New Estate Planning Considerations After the SECURE Act
The Setting Every Community Up for Retirement Enhancement Act of 2019 (the SECURE Act) took effect at the beginning of 2020 and has brought some significant changes to how retirement accounts may need to be planned for.
Prior to 2020, if the owner of a qualified retirements account—like 401(k) and 403(b) accounts—died leaving assets in the account, distributions could be paid out to beneficiaries in installments. Those installments, known as required minimum distributions, could be paid out to the beneficiary annually in an amount measured by the beneficiary’s life expectancy. Until the passage of the SECURE Act, estate planning attorneys drafting living trusts for clients with multiple beneficiaries had some flexibility in crafting arrangements that permitted the beneficiaries to stretch out distributions based on the oldest beneficiary’s life expectancy. For example, the grantor of a living trust would typically name the trust as the beneficiary of a retirement account upon his death. With a properly drafted trust agreement his multiple children would be permitted to stretch distributions out over the life expectancy of the oldest child, often drastically reducing the potential tax liability on those amounts.
However, with the passage of the SECURE Act, many of the benefits of planning for qualified retirement accounts in living trusts have disappeared. Beneficiaries are no longer permitted to stretch distributions over their lives based on life expectancy. Now, generally, a qualified retirement account must be distributed in its entirety within 10 years after the account owner’s death. The 10 year rule does not apply to certain beneficiaries including a surviving spouse and minor children. However, individuals who may be planning to leave retirement accounts to other beneficiaries (including adult children) may want to consider some alternative planning options.
Leave Retirement Accounts to Different Beneficiaries
Individuals with adult children that are financially secure may want to consider bypassing those children as retirement account beneficiaries altogether and instead name grandchildren as the contingent beneficiaries who can take the distributions at lower tax rates with the assets then being reinvested to provide for long-term financial security.

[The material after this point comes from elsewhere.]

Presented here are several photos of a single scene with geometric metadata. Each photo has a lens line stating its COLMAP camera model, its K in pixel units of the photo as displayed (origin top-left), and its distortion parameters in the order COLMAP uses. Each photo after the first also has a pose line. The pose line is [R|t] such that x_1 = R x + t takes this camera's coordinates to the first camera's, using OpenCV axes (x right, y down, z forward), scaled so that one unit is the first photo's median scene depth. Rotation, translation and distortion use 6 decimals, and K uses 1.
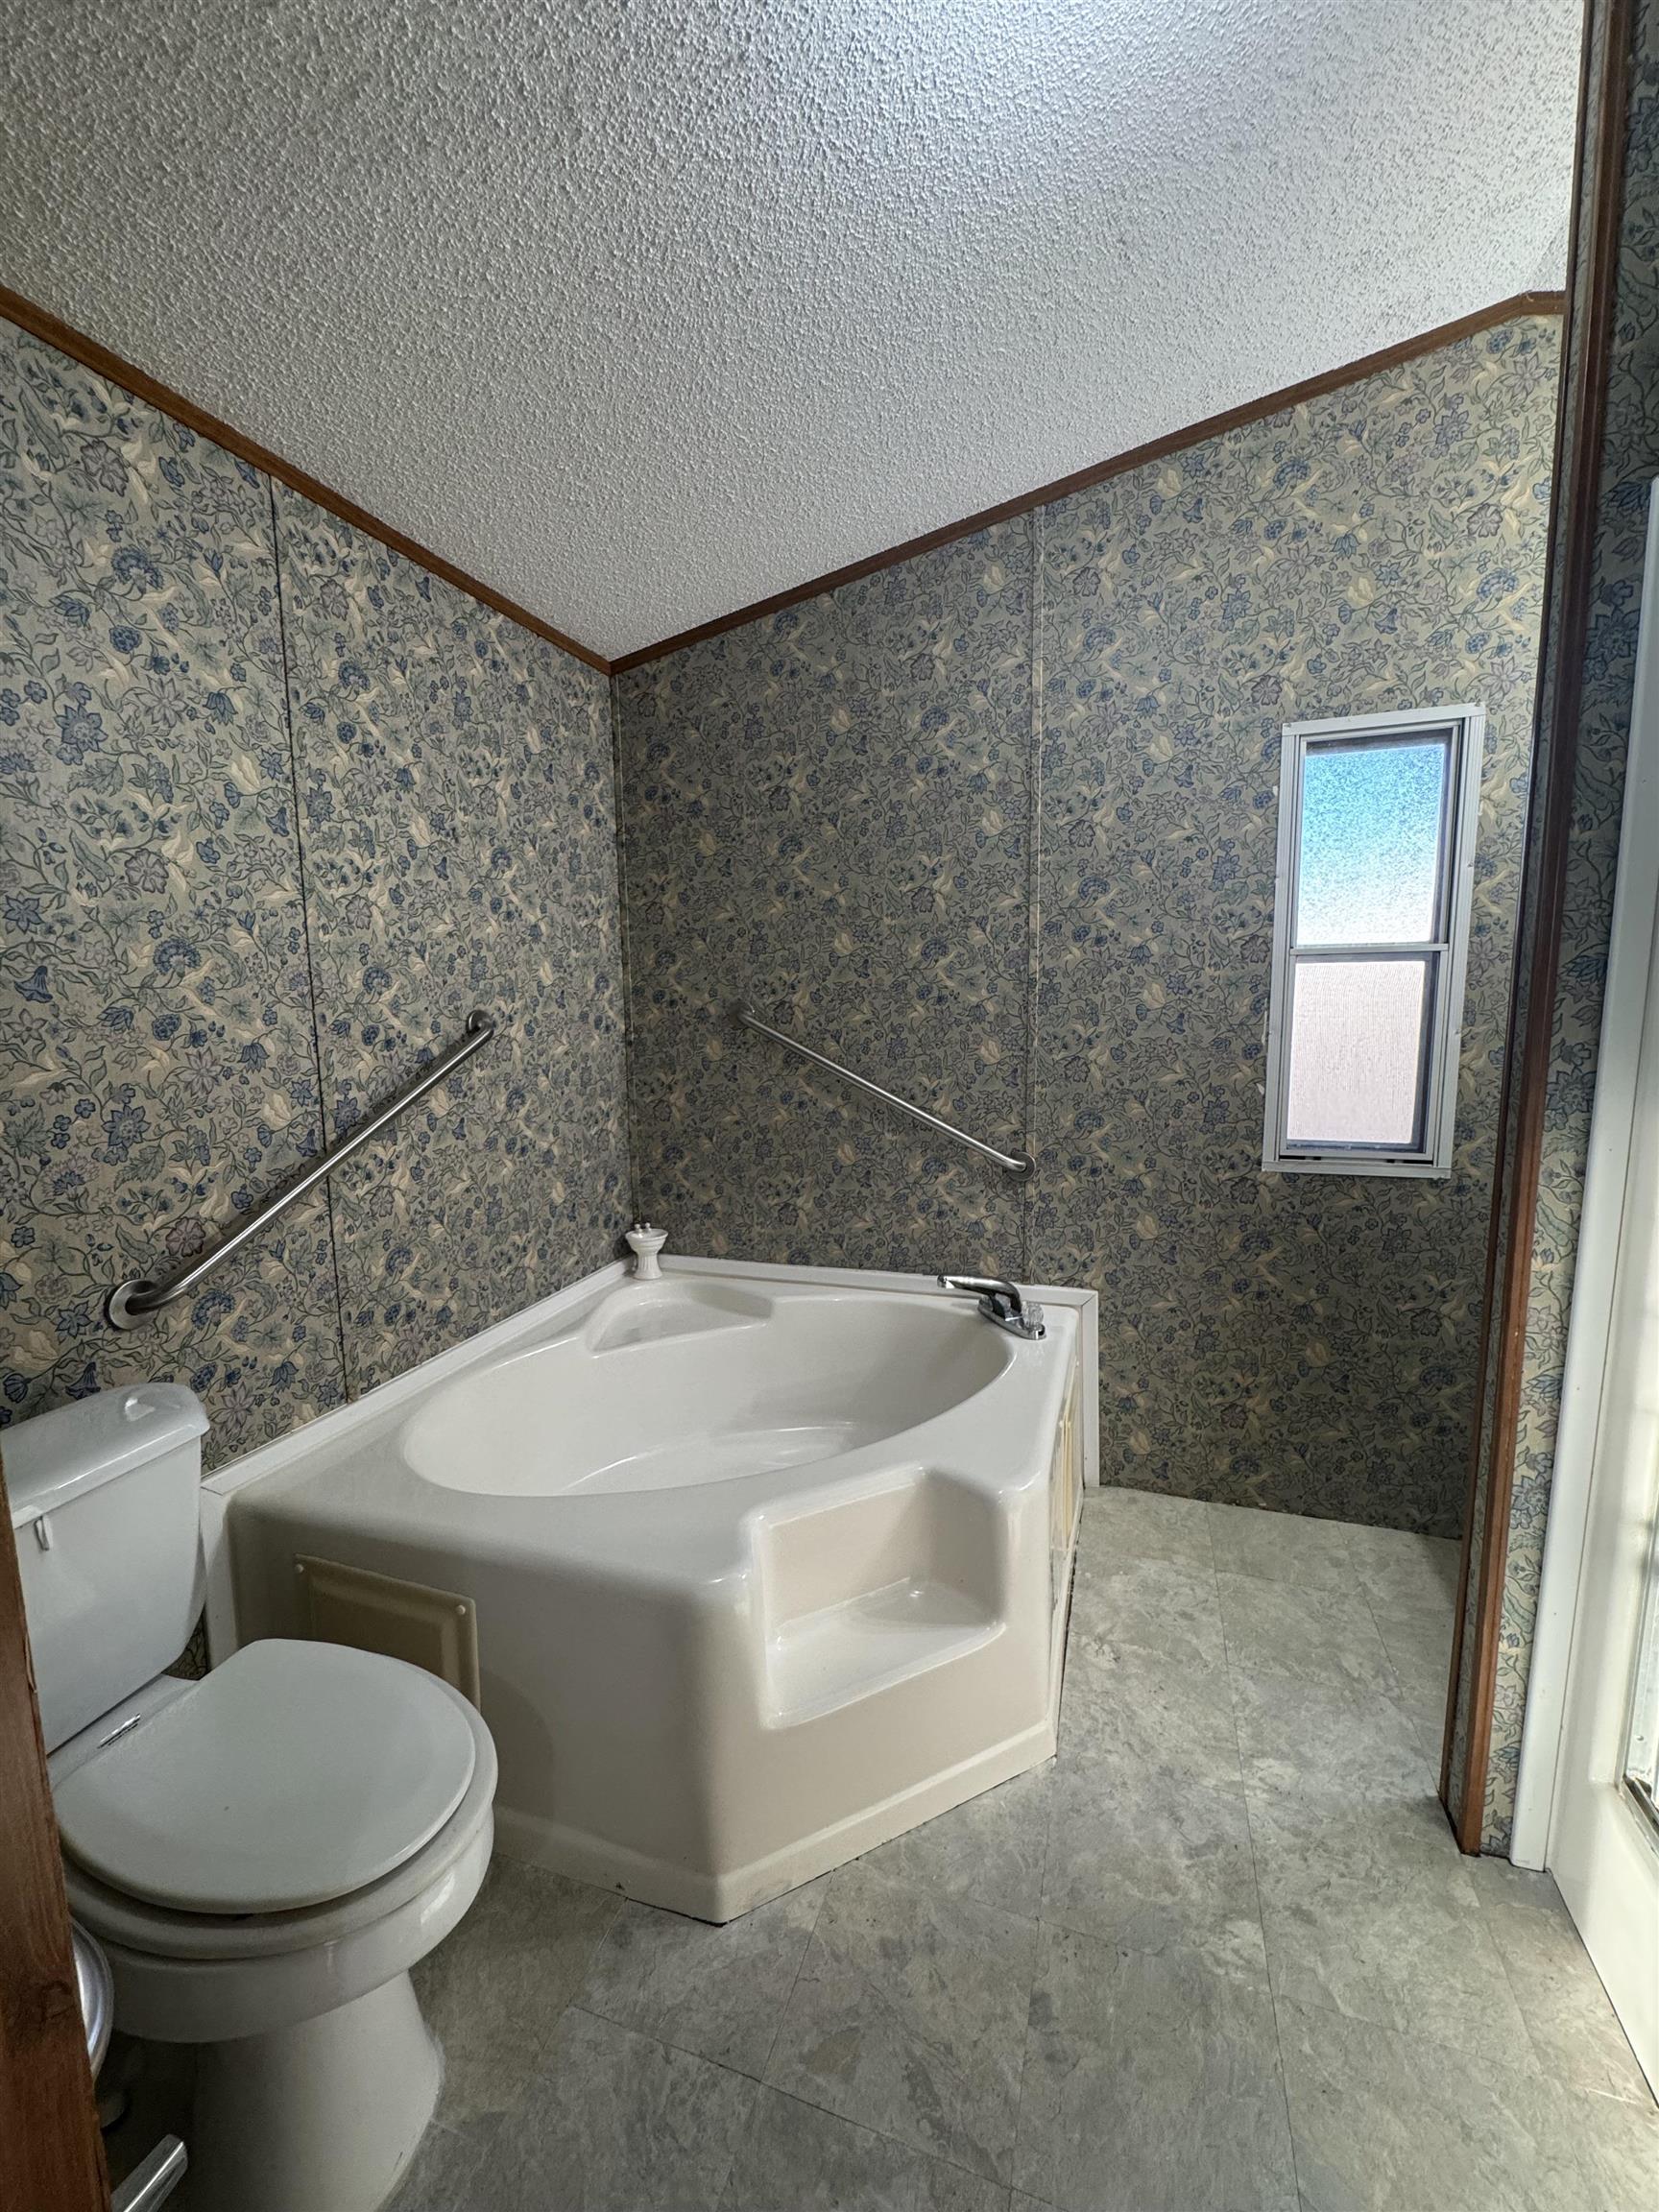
lens RADIAL K [[889.6, 0, 829.5], [0, 889.6, 1106.0], [0, 0, 1]] dist [-0.000871, 0.000248]
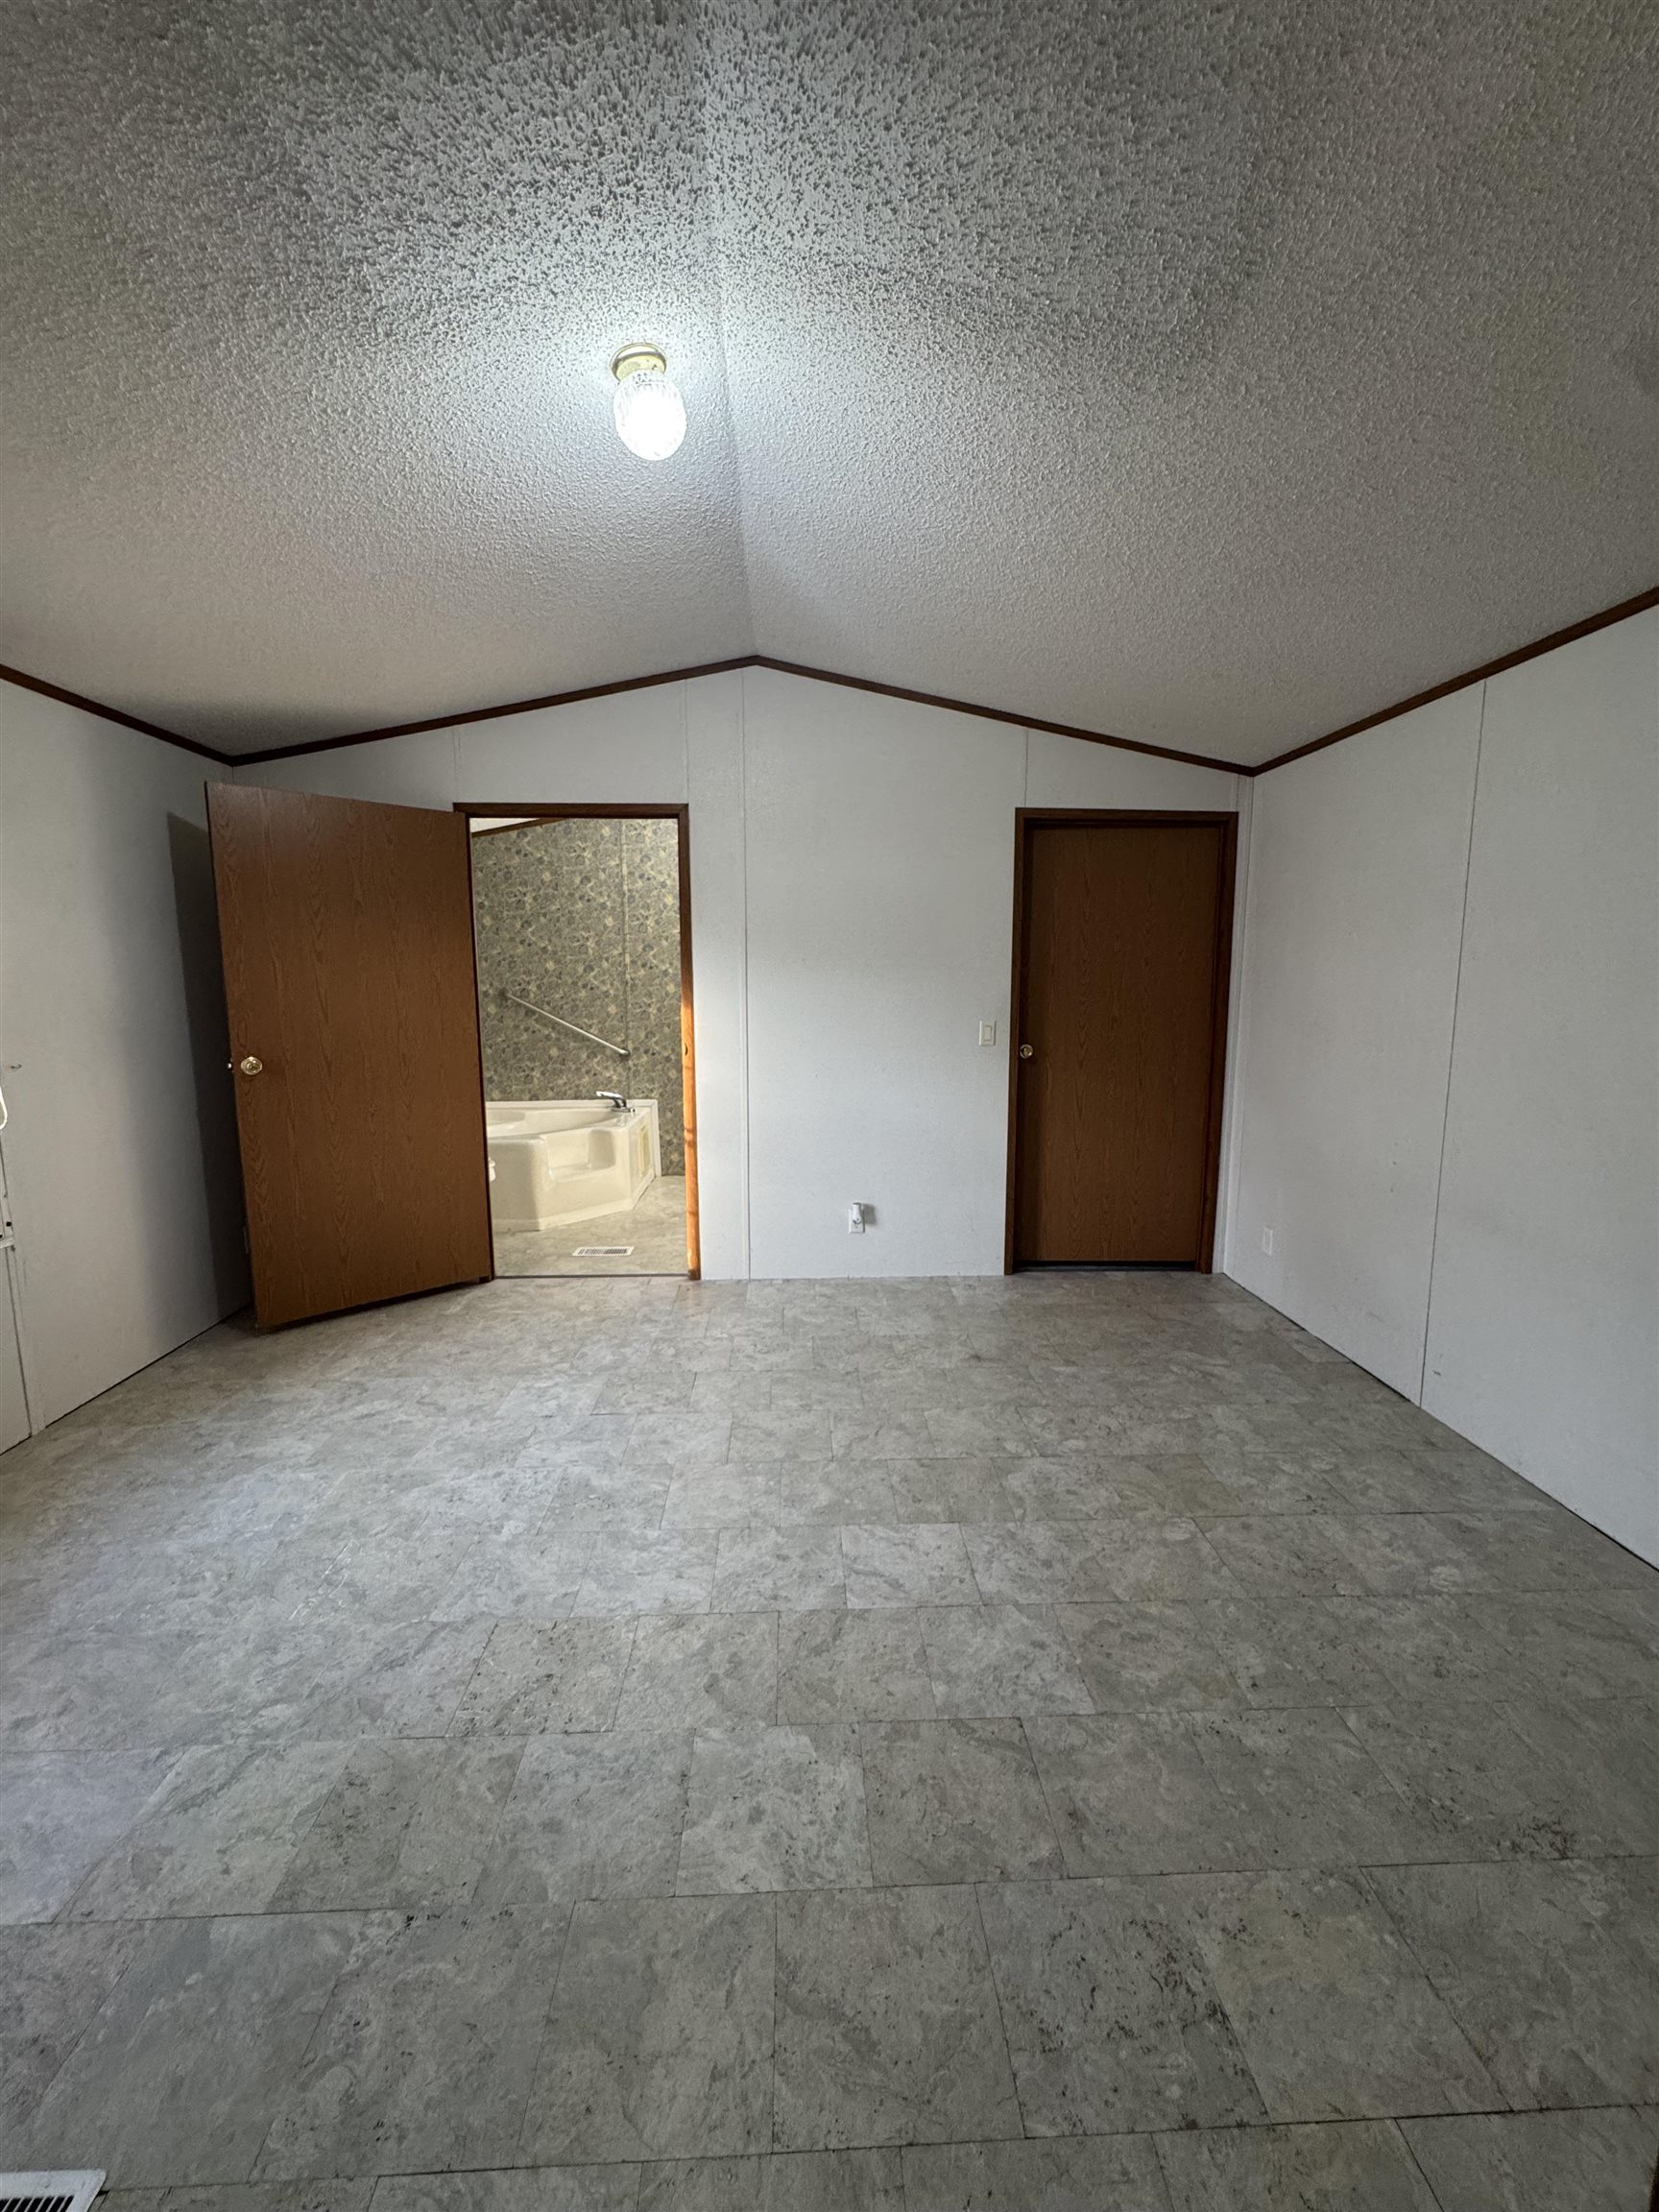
lens RADIAL K [[889.6, 0, 829.5], [0, 889.6, 1106.0], [0, 0, 1]] dist [-0.000871, 0.000248]
pose [[0.929981, -0.035829, 0.365858, -0.184361], [0.031436, 0.999344, 0.017959, 0.190268], [-0.366262, -0.005201, 0.930497, -1.608866]]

Regardless, now is a good time to revisit beneficiary designations and consider whether there are more ideal ways to plan for retirement account inheritance.
Consider a Roth Conversion
A traditional IRA is funded with pretax dollars, meaning that it is funded tax free, but the eventual distributions are taxable. Conversely, a Roth IRA is funded with after-tax dollars. The trade-off, however, is that distributions from a Roth IRA are entirely tax free to the beneficiary. In light of the SECURE Act, individuals may want to consider converting traditional IRAs into Roth IRAs. While tax is due upon the conversion, the assets would continue to grow in the new Roth IRA tax free and not be subject to the SECURE Act’s 10 year distribution requirement.
Revisit Trust Agreements
Estate planning attorneys typically draft contingencies into trust agreements that permit flexibility when it comes to inherited qualified retirement accounts. Commonly, living trusts would be structured as “see through trusts” which permitted the trust to stretch QRA distributions out over the life expectancy of the oldest beneficiary so long as certain requirements were met (the trust was irrevocable upon the owner’s death, the beneficiaries were identifiable, etc.). The beneficiaries would then be permitted to limit the income tax consequences of receiving substantial distributions all at once, or over a shorter period of time.
Those so called “see through trusts” are no longer as helpful as they previously were since the SECURE Act places a 10 year maximum on distributions from a qualified account regardless of the beneficiary’s age. However, without structuring a living trust as a see through trust, retirement accounts still must be distributed within a 5 year window, so there is still a bit of utility to be gained.
Individuals may wish to restructure trust provisions to give the trustee discretion in making payments to beneficiaries of retirement accounts if spendthrift individuals are involved and financial responsibility is a potential issue. Without the benefit of requirement minimum distributions, it may make more sense to value asset protection over maximum tax savings.